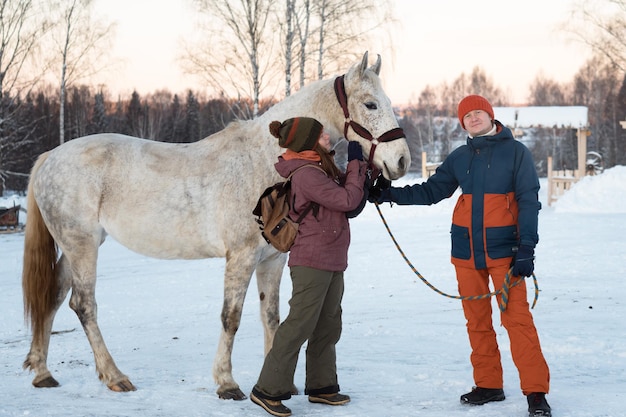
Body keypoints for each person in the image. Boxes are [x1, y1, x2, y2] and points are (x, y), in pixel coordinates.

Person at [369, 95, 551, 417]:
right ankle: (489, 384)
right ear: (462, 122)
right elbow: (430, 191)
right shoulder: (460, 157)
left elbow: (528, 201)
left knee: (517, 322)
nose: (473, 119)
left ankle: (536, 392)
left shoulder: (516, 153)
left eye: (478, 113)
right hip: (466, 254)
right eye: (467, 116)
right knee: (477, 322)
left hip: (505, 255)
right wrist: (388, 194)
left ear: (490, 116)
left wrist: (526, 248)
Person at [250, 117, 368, 417]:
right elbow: (347, 199)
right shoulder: (306, 175)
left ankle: (322, 386)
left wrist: (368, 166)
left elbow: (350, 193)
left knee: (328, 323)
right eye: (321, 134)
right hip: (312, 260)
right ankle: (267, 389)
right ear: (308, 142)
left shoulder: (319, 168)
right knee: (300, 323)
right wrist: (355, 164)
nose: (328, 136)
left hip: (332, 257)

» AIM OF THE TASK: Write out each line of the listing above, exactly, from its first line to the line holding "left elbow: (528, 201)", inclusive. Skip the pictures.

» EXERCISE RESULT:
Body keypoints for each person in the image. Boxes are [x1, y1, x2, y2] and points are (x, y), in pixel coordinates.

Person at [369, 95, 551, 417]:
right ankle: (489, 384)
right ear: (462, 122)
right elbow: (430, 191)
right shoulder: (460, 157)
left elbow: (528, 201)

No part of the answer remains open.